★★★★☆ The chewing of khat leaves in Ethiopia is a tradition dating back centuries and is often used by Sufi Muslims as part of their religious experience. In Faya Dayi, which premiered at last year's Sundance Film Festival, Mexican-Ethiopian director, producer and cinematographer Jessica Beshir finds vivid inspiration in the practice.

★★★★☆

The chewing of khat leaves in Ethiopia is a tradition dating back centuries and is often used by Sufi Muslims as part of their religious experience. In Faya Dayi, which premiered at last year’s Sundance Film Festival, Mexican-Ethiopian director, producer and cinematographer Jessica Beshir finds vivid inspiration in the practice.

The term ‘soporific’ is, one would imagine, not how most directors would like their films to be described. But that is exactly the experience of watch Beshir’s debut feature documentary, in the sense that it induces an almost trance-like state in the viewer.
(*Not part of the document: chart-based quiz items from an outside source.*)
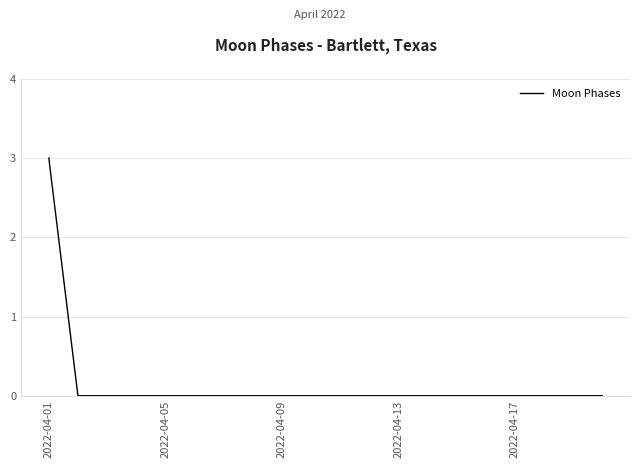

What is the greatest value displayed?

3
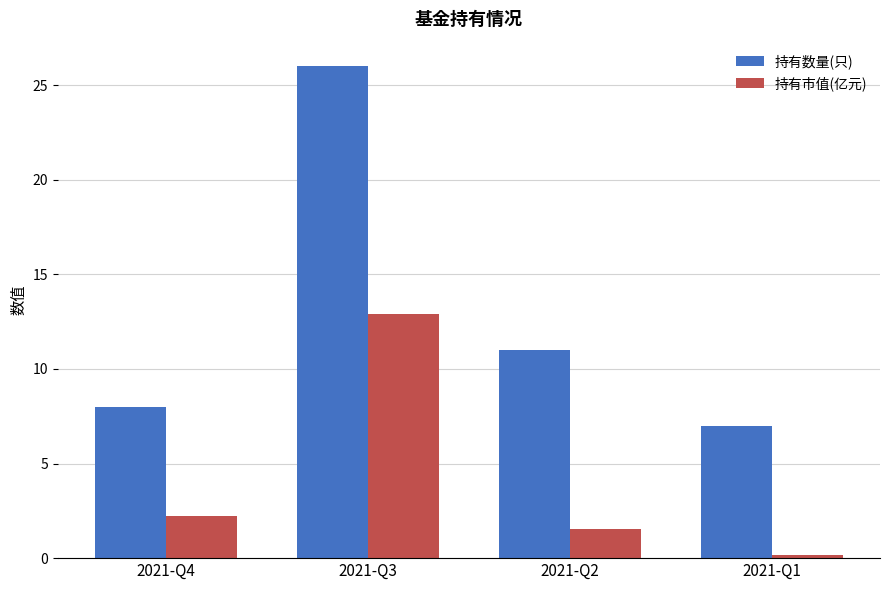

Reading left to right, list all the values displayed in this chart.

持有数量(只): 8.0	26.0	11.0	7.0
持有市值(亿元): 2.2	12.9	1.5	0.2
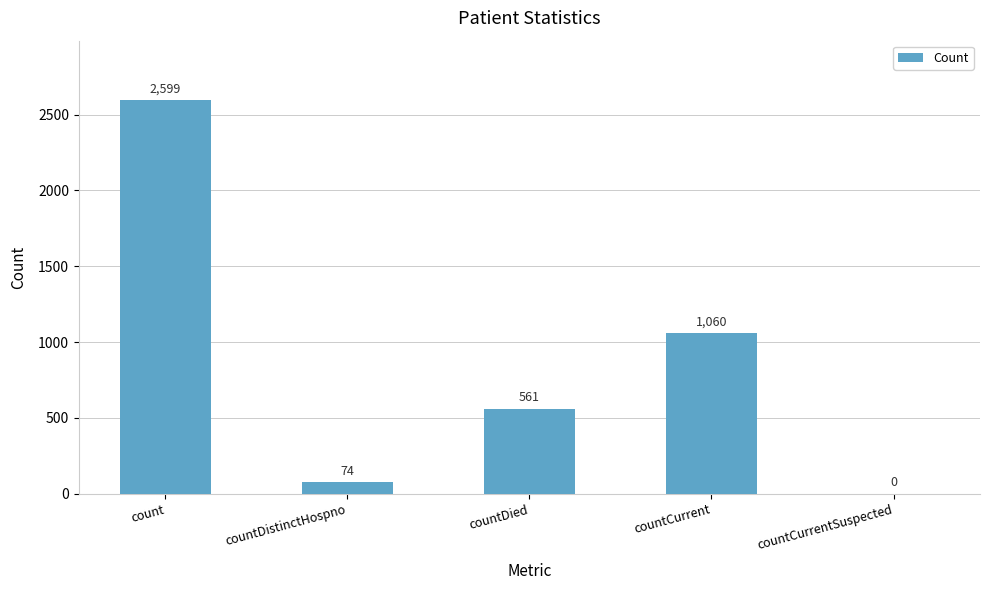

Is it true that the value at countCurrent is 682?

False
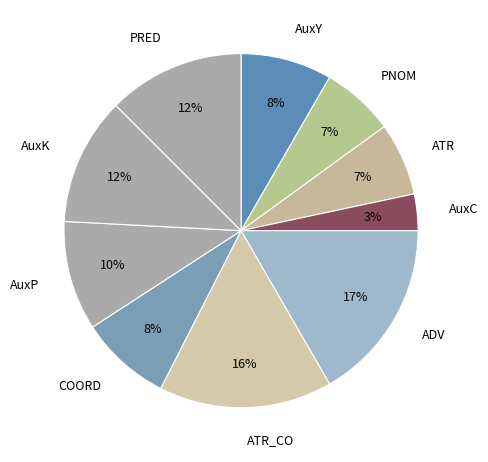

Is the sum of AuxP and COORD greater than half?

No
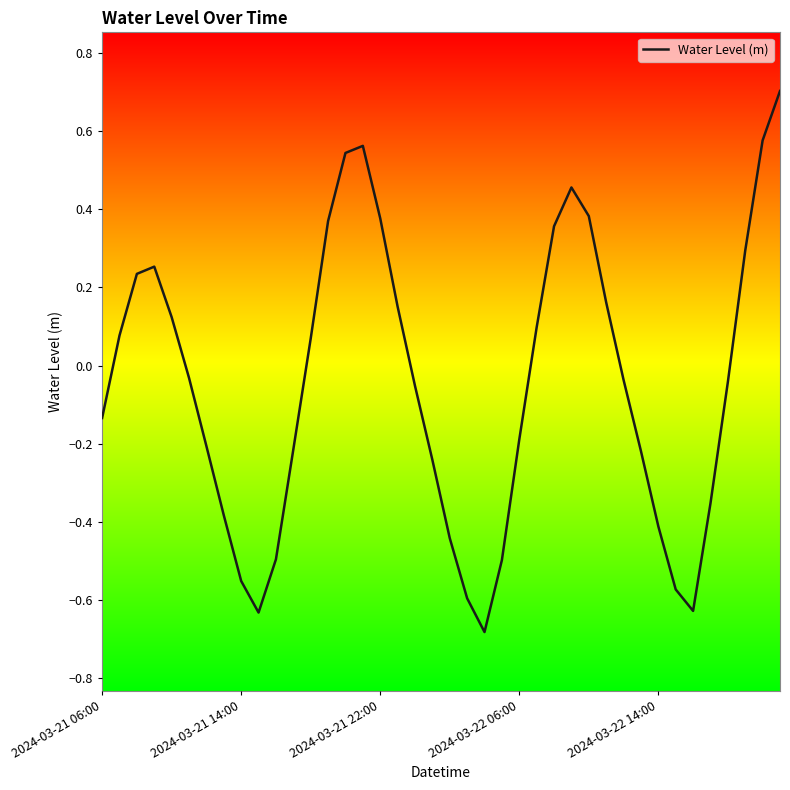

What is the difference between the maximum and minimum values?

1.4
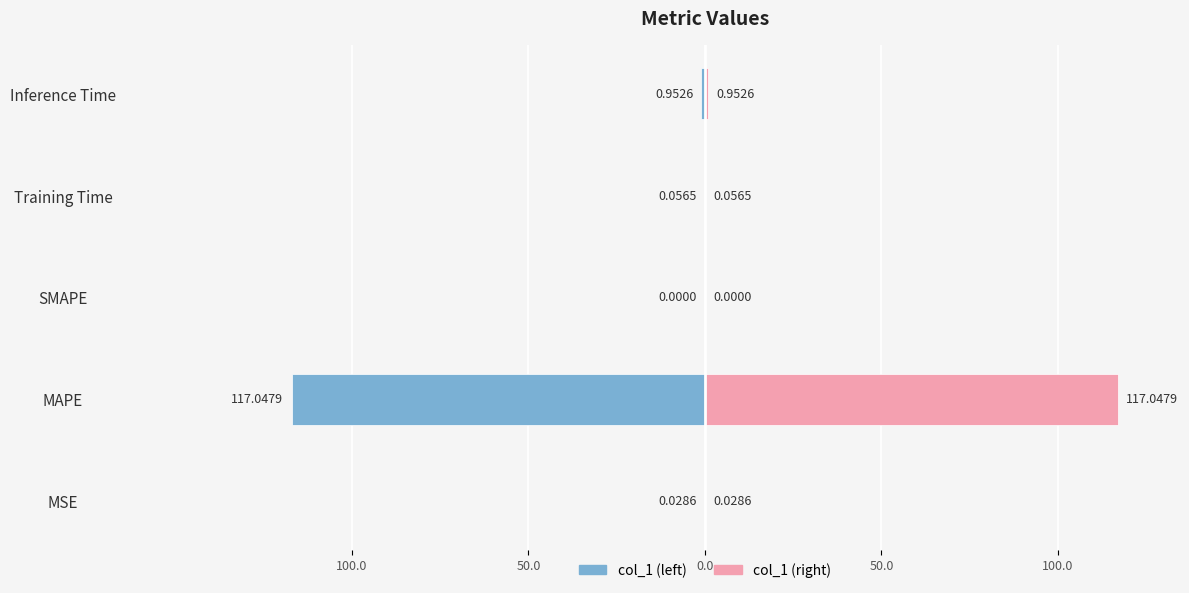

Reading left to right, extract all data points from this chart.

col_1 (left): -0.0	-117.0	0.0	-0.1	-1.0
col_1 (right): 0.0	117.0	0.0	0.1	1.0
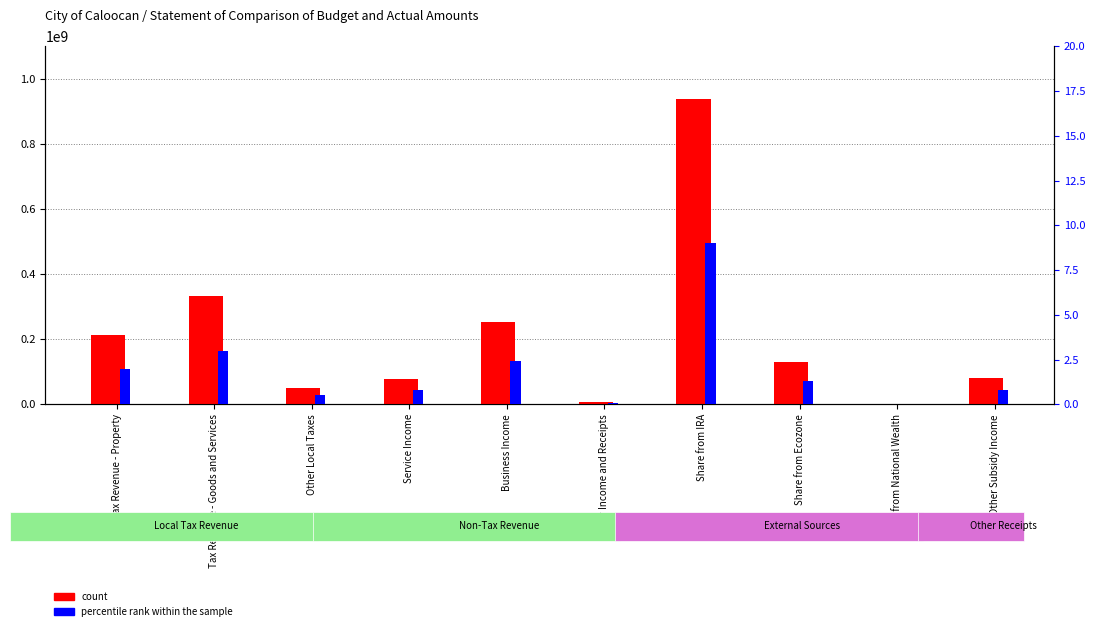

Rank the series at Tax Revenue - Property from lowest to highest value.

percentile rank within the sample, count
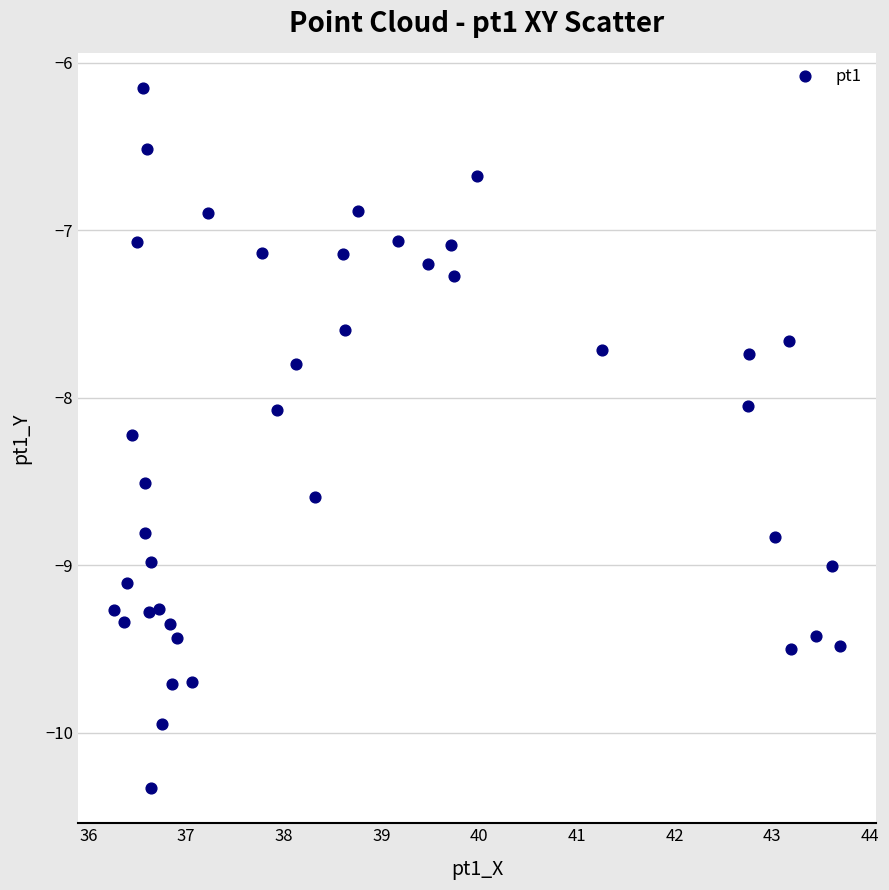

What is the range of Y values (max minus min)?

4.2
Watching Faya Dayi is like having a directed dream, drifting from image to image, sound to sound, floating down a stream of sensation.

The aural soundscape is as responsible as the luminous black and white photography for this experience, combining the sounds of nature and spoken poetry which together direct the flow of a river of images. As a purely aesthetic experience, Faya Dayi is transcendent. There are, of course, cultural and historical specificities that will be lost on some and crystal clear for others, but the experience, I think, goes beyond pedestrian interpretations of the same imagery; multiple viewings are likely to produce very different experiences.

Faya Dayi is not a narrative film but it is filled with stories; brothers who dream of escaping the khat fields, a child whose father becomes abusive after chewing the leaves in the morning. Images like a boy floating in water or women picking khat leaves, ritualistically flicking at the stems, tell their own stories through sheer feeling. Other moments are logically inscrutable but have a resonance that defies explanation. There is a darkness, too, to Beshir’s film; khat dominates the Ethiopian economy, while the substance itself can be addictive and its use destructive. This ambivalence, too, directs the flow of the film, like so many eddies and snags in the river.

Beshir defies formal categorisation with a documentary that merges the external world with internal experience. Her film is at once about a cultural practice and a lucrative industry, but it is also about stories and storytelling, mystical experience and memory, concepts not easily communicated in conventional documentary form. If not in the right frame of mind, Faya Dayi is difficult to get a handle on. But that, perhaps, is the trick. Instead of trying to pin the film down and understand it logically, surrendering to its poetry and rhythms reveals something altogether more meaningful.